A recent study showed that people experiencing a moment of seeing or hearing birds experience improved mental health—and these benefits can last up to eight hours.
Mental health is the emotional, psychological and social well-being of a person. It influences cognition, perception and behavior, affecting how a person manages stress, interacts with others, and makes decisions. Psychologists, psychiatrists and primary care clinicians treat mental illnesses by helping a person understand the root cause of their symptoms and work on healthier thought patterns that support healthy functioning, reduce anxiety and improve sleep, relationships, mood and energy.
New research from King’s College London found that everyday encounters with birds are associated with improvements in mental wellbeing. The benefits were even seen in people with existing diagnoses like depression — the most common mental illness worldwide. This was uncovered by smartphone-based ecological momentary assessment (EMA) that collected participants’ real-time reports of their moods alongside their experiences with birdlife.

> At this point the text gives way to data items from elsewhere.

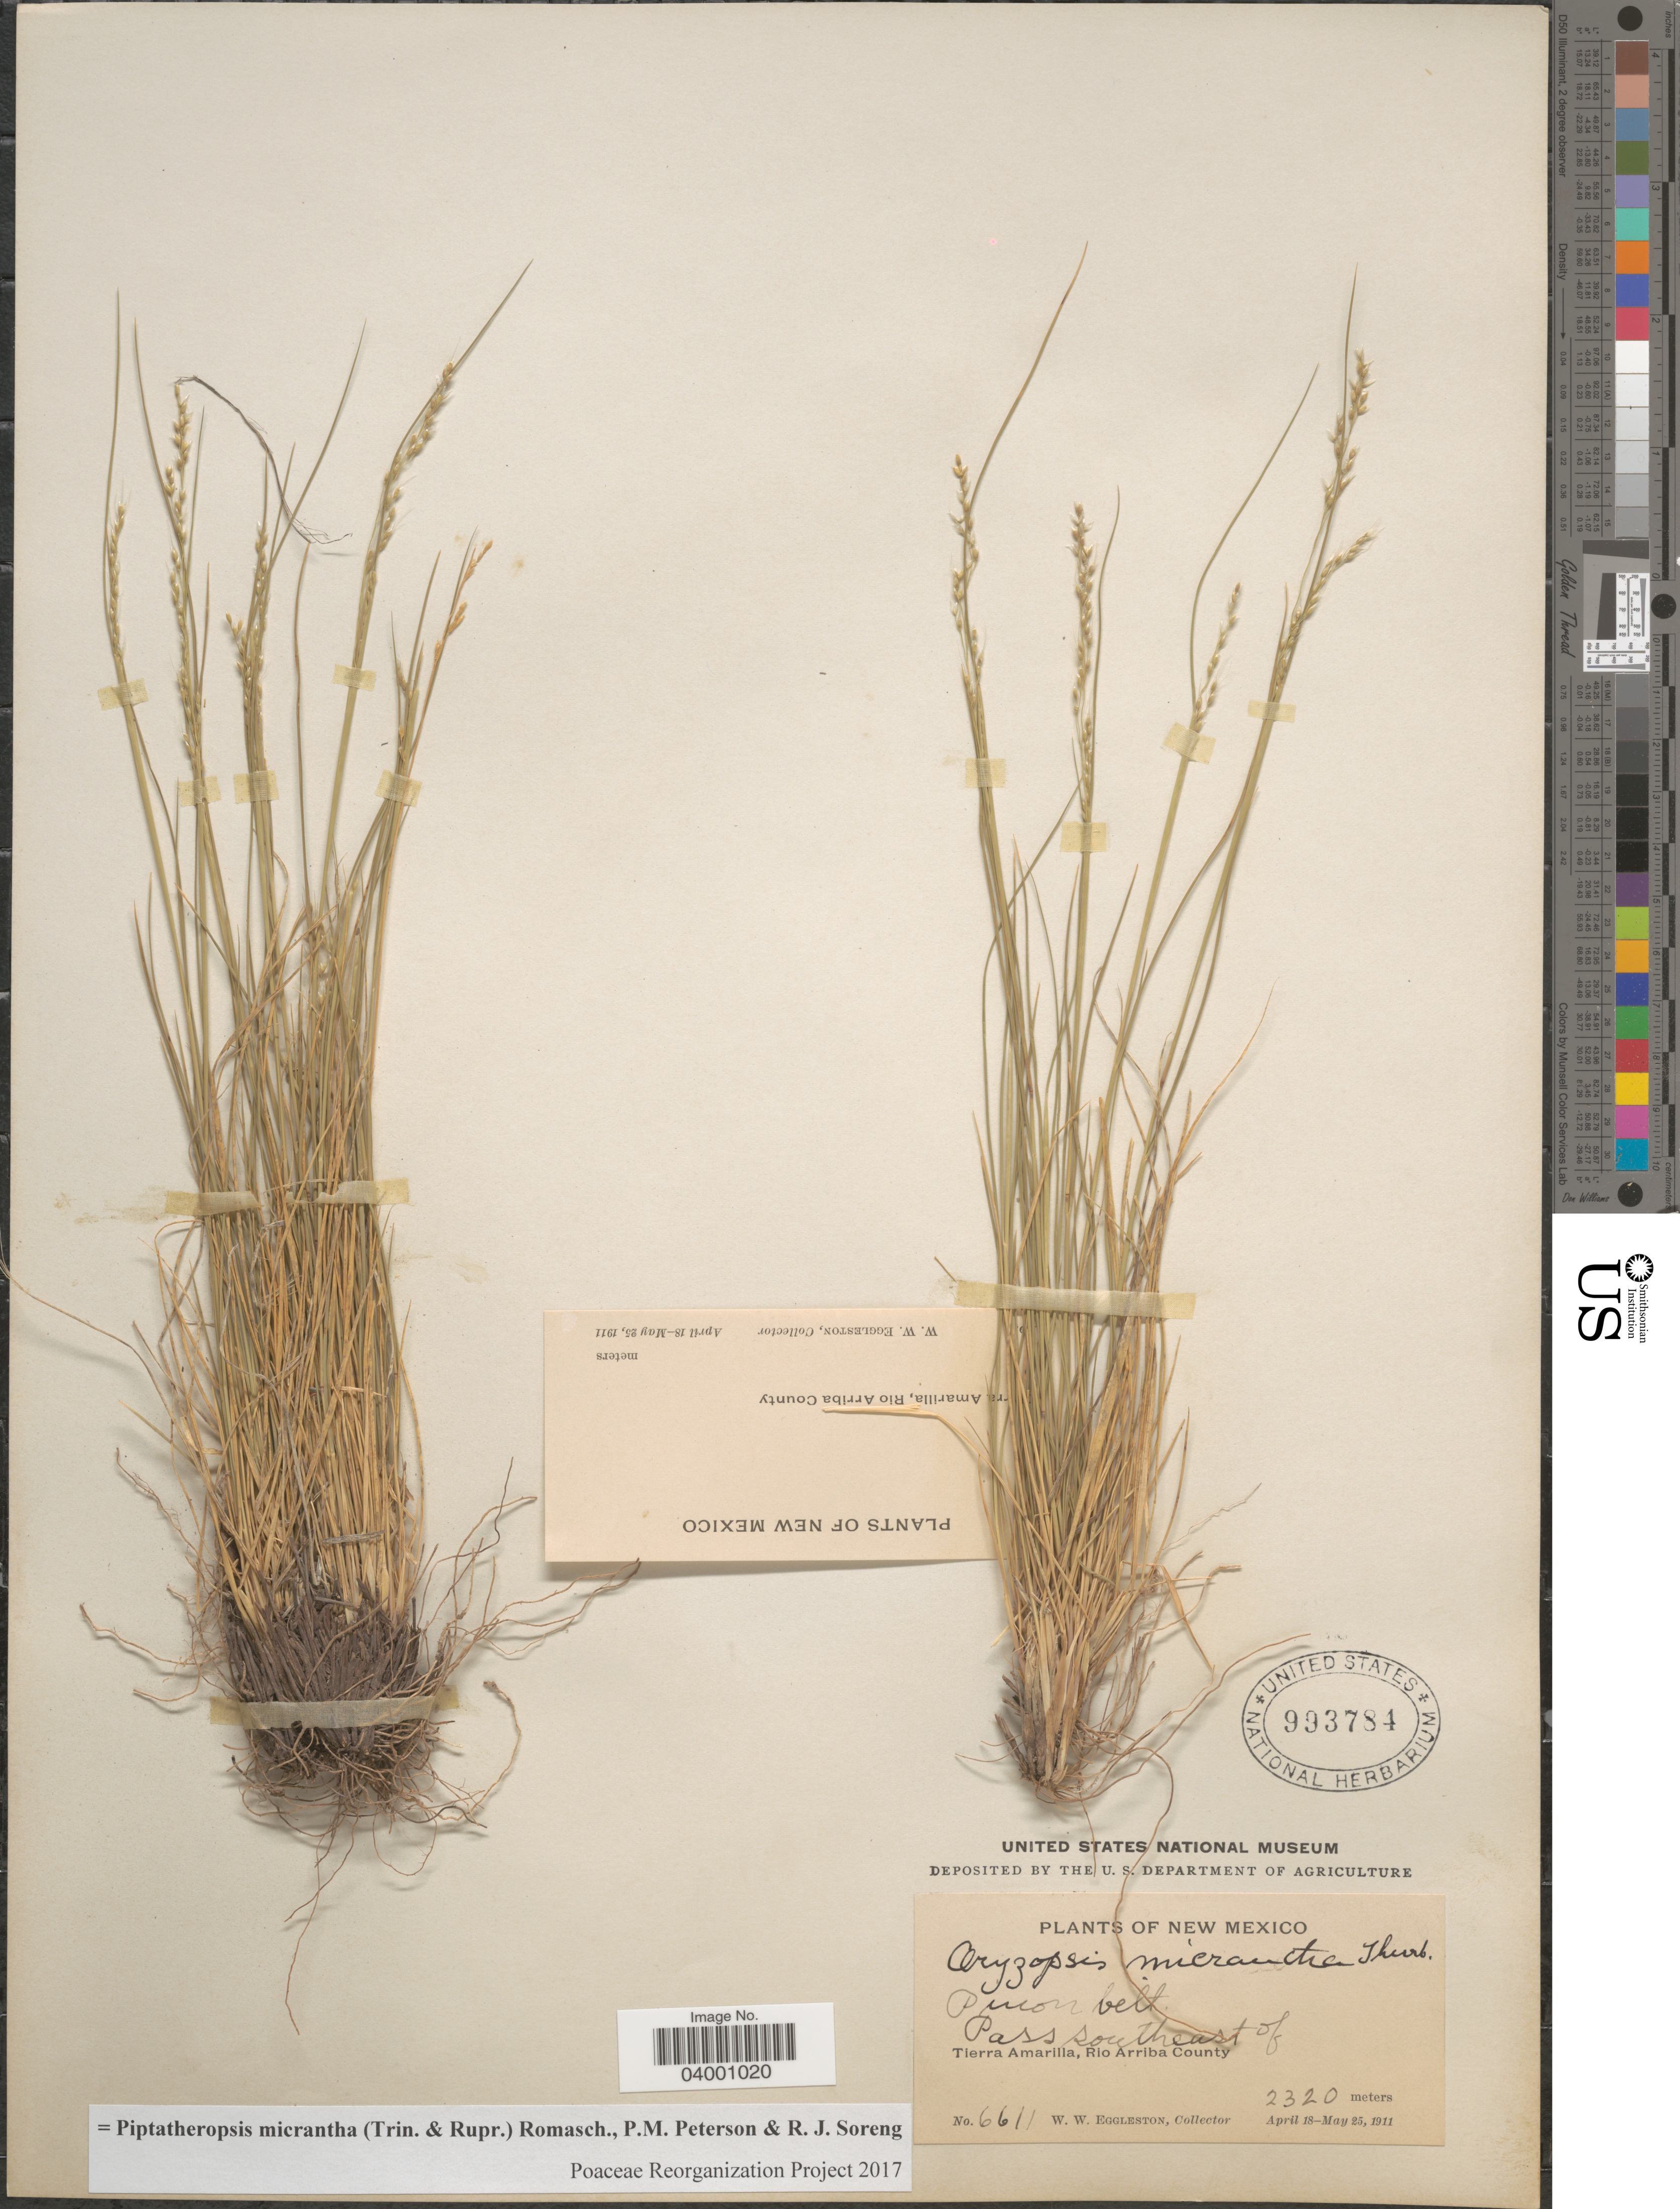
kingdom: Plantae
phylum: Tracheophyta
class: Liliopsida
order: Poales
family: Poaceae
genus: Piptatheropsis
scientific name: Piptatheropsis micrantha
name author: (Trin. & Rupr.) Romasch.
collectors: W. W. Eggleston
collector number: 6611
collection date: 1911-04-18/1911-05-25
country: United States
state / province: New Mexico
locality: Pinon belt. Pass southeast of Tierra Amarilla, Rio Arriba County.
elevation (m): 2320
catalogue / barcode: US 993784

Bird watching is a fun, relaxing activity that provides some exercise. Just taking a walk in nature to find a rare or exciting species of bird can release endorphins, the hormones that boost mood and reduce stress.
In a recent study, researchers discovered that those who regularly spot birds outdoors have a lower risk of depression and anxiety. People who lived in neighborhoods with lots of vegetation and a higher number of spotted birds showed the greatest stress reduction.
Another benefit of bird spotting is that it often makes us laugh. Short-term laughter relieves stress and soothes tension. Just think about the funny antics of a Bobolink with its reverse-tuxedo pattern, or the 19th century English pronunciation of its name that morphed into “Bob o’ Lincoln.” Birds are truly fascinating creatures!
Research out of King’s College London found that seeing or hearing birds is associated with a positive boost in mood that lasts up to eight hours. The study tapped into 1,300 volunteers who used a mobile phone app to log their mood multiple times a day, noting whether they saw or heard birds. The researchers found that those moments of encountering nature were linked to better moods – and this effect was independent of factors like seeing trees, plants or water.
This research supports previous qualitative studies showing that people enjoy and feel a connection to birdlife and find it restorative (Belaire et al. 2015). It also bolsters the idea that emotional engagement with nature, including noticing and valuing the presence of birds, may be one pathway to wellbeing and nature connectedness (Passmore and Holder 2017; Lumber et al. 2018).
Mood stabilization is the key to long-term mental health, especially when you suffer from a mood disorder like bipolar. Mood stabilizers can be in the form of talk therapy, exercise, healthy eating, sleep and supplements and medications. Various forms of talk therapy have been proven to help with mood stabilization, including interpersonal and social rhythm therapy. Other therapies include cognitive-behavioural therapy and family-focused education about bipolar disorder.
A recent study published in Scientific Reports found that hearing and seeing birds improves a person’s mental wellbeing, including people suffering from depression. The researchers used a smartphone app called Urban Mind to ask people to report on their moods as well as the presence of birds. The results showed that the improved moods associated with sighting or hearing birds lasted for up to eight hours and were not explained by other environmental factors such as trees, plants or waterways.
One of the most interesting link bird benefits is a boost in energy. This is due to the fact that these birds tend to feed on rice, which is rich in nutrients and has been proven to increase mental alertness. When fed regularly, this can lead to a better focus and attention.